→ Task directions: Reproduce the lines below, replacing "Kategorie" with "Rubrik" and leaving everything else unchanged.

(Provided records begins)

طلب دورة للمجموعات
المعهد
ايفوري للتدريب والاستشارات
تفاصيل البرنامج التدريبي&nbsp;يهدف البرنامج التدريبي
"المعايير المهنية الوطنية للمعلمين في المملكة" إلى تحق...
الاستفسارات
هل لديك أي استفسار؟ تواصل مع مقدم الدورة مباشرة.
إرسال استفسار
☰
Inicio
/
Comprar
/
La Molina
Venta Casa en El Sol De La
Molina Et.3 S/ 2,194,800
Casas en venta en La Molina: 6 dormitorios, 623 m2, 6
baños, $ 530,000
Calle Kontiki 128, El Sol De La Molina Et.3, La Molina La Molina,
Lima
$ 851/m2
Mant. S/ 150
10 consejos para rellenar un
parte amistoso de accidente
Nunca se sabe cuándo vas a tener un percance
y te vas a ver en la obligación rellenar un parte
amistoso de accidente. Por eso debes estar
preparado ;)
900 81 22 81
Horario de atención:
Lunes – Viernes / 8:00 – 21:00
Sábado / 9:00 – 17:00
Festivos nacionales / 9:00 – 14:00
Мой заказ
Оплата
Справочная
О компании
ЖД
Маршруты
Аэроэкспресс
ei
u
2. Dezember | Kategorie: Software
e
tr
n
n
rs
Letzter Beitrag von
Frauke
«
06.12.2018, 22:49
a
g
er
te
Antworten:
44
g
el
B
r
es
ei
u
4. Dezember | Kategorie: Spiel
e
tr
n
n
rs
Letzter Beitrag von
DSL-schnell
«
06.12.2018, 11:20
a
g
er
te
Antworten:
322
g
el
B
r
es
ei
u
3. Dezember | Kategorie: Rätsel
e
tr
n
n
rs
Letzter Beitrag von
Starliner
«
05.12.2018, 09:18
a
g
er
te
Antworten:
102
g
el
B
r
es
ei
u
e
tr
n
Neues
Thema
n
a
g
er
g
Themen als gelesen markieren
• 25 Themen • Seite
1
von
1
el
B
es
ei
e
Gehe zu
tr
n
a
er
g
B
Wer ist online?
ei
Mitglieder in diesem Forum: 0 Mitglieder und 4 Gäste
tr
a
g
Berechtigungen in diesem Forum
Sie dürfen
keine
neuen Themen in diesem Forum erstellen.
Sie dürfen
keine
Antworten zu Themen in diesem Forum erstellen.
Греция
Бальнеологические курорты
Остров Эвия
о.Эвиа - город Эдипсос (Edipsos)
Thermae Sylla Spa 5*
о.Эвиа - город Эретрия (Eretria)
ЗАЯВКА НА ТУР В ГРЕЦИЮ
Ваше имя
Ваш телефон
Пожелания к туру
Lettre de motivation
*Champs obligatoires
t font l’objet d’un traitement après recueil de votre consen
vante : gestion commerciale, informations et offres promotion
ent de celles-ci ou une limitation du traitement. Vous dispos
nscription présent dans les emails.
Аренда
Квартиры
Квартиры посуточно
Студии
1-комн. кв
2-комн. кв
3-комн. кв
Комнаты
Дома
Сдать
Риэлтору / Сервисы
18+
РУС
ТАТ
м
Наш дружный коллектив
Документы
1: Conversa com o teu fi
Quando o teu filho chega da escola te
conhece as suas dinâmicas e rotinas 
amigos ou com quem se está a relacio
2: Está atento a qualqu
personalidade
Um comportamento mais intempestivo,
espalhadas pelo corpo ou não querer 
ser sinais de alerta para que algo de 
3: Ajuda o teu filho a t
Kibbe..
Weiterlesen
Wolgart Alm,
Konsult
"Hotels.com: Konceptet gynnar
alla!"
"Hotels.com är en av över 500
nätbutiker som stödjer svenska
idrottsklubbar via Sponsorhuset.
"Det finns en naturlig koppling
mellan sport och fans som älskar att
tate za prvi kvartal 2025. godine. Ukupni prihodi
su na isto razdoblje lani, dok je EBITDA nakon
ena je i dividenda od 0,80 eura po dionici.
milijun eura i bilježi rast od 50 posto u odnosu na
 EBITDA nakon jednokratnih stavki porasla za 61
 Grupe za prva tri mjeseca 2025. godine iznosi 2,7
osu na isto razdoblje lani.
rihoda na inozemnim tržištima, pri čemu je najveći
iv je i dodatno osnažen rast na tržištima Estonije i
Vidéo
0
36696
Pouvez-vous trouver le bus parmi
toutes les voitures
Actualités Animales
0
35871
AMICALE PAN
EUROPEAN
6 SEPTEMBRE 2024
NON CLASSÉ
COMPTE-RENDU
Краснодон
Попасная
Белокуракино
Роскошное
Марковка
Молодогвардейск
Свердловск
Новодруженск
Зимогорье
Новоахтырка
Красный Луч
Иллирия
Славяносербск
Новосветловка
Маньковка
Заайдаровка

(Provided records ends)

→ Answer space:
طلب دورة للمجموعات
المعهد
ايفوري للتدريب والاستشارات
تفاصيل البرنامج التدريبي&nbsp;يهدف البرنامج التدريبي
"المعايير المهنية الوطنية للمعلمين في المملكة" إلى تحق...
الاستفسارات
هل لديك أي استفسار؟ تواصل مع مقدم الدورة مباشرة.
إرسال استفسار
☰
Inicio
/
Comprar
/
La Molina
Venta Casa en El Sol De La
Molina Et.3 S/ 2,194,800
Casas en venta en La Molina: 6 dormitorios, 623 m2, 6
baños, $ 530,000
Calle Kontiki 128, El Sol De La Molina Et.3, La Molina La Molina,
Lima
$ 851/m2
Mant. S/ 150
10 consejos para rellenar un
parte amistoso de accidente
Nunca se sabe cuándo vas a tener un percance
y te vas a ver en la obligación rellenar un parte
amistoso de accidente. Por eso debes estar
preparado ;)
900 81 22 81
Horario de atención:
Lunes – Viernes / 8:00 – 21:00
Sábado / 9:00 – 17:00
Festivos nacionales / 9:00 – 14:00
Мой заказ
Оплата
Справочная
О компании
ЖД
Маршруты
Аэроэкспресс
ei
u
2. Dezember | Rubrik: Software
e
tr
n
n
rs
Letzter Beitrag von
Frauke
«
06.12.2018, 22:49
a
g
er
te
Antworten:
44
g
el
B
r
es
ei
u
4. Dezember | Rubrik: Spiel
e
tr
n
n
rs
Letzter Beitrag von
DSL-schnell
«
06.12.2018, 11:20
a
g
er
te
Antworten:
322
g
el
B
r
es
ei
u
3. Dezember | Rubrik: Rätsel
e
tr
n
n
rs
Letzter Beitrag von
Starliner
«
05.12.2018, 09:18
a
g
er
te
Antworten:
102
g
el
B
r
es
ei
u
e
tr
n
Neues
Thema
n
a
g
er
g
Themen als gelesen markieren
• 25 Themen • Seite
1
von
1
el
B
es
ei
e
Gehe zu
tr
n
a
er
g
B
Wer ist online?
ei
Mitglieder in diesem Forum: 0 Mitglieder und 4 Gäste
tr
a
g
Berechtigungen in diesem Forum
Sie dürfen
keine
neuen Themen in diesem Forum erstellen.
Sie dürfen
keine
Antworten zu Themen in diesem Forum erstellen.
Греция
Бальнеологические курорты
Остров Эвия
о.Эвиа - город Эдипсос (Edipsos)
Thermae Sylla Spa 5*
о.Эвиа - город Эретрия (Eretria)
ЗАЯВКА НА ТУР В ГРЕЦИЮ
Ваше имя
Ваш телефон
Пожелания к туру
Lettre de motivation
*Champs obligatoires
t font l’objet d’un traitement après recueil de votre consen
vante : gestion commerciale, informations et offres promotion
ent de celles-ci ou une limitation du traitement. Vous dispos
nscription présent dans les emails.
Аренда
Квартиры
Квартиры посуточно
Студии
1-комн. кв
2-комн. кв
3-комн. кв
Комнаты
Дома
Сдать
Риэлтору / Сервисы
18+
РУС
ТАТ
м
Наш дружный коллектив
Документы
1: Conversa com o teu fi
Quando o teu filho chega da escola te
conhece as suas dinâmicas e rotinas 
amigos ou com quem se está a relacio
2: Está atento a qualqu
personalidade
Um comportamento mais intempestivo,
espalhadas pelo corpo ou não querer 
ser sinais de alerta para que algo de 
3: Ajuda o teu filho a t
Kibbe..
Weiterlesen
Wolgart Alm,
Konsult
"Hotels.com: Konceptet gynnar
alla!"
"Hotels.com är en av över 500
nätbutiker som stödjer svenska
idrottsklubbar via Sponsorhuset.
"Det finns en naturlig koppling
mellan sport och fans som älskar att
tate za prvi kvartal 2025. godine. Ukupni prihodi
su na isto razdoblje lani, dok je EBITDA nakon
ena je i dividenda od 0,80 eura po dionici.
milijun eura i bilježi rast od 50 posto u odnosu na
 EBITDA nakon jednokratnih stavki porasla za 61
 Grupe za prva tri mjeseca 2025. godine iznosi 2,7
osu na isto razdoblje lani.
rihoda na inozemnim tržištima, pri čemu je najveći
iv je i dodatno osnažen rast na tržištima Estonije i
Vidéo
0
36696
Pouvez-vous trouver le bus parmi
toutes les voitures
Actualités Animales
0
35871
AMICALE PAN
EUROPEAN
6 SEPTEMBRE 2024
NON CLASSÉ
COMPTE-RENDU
Краснодон
Попасная
Белокуракино
Роскошное
Марковка
Молодогвардейск
Свердловск
Новодруженск
Зимогорье
Новоахтырка
Красный Луч
Иллирия
Славяносербск
Новосветловка
Маньковка
Заайдаровка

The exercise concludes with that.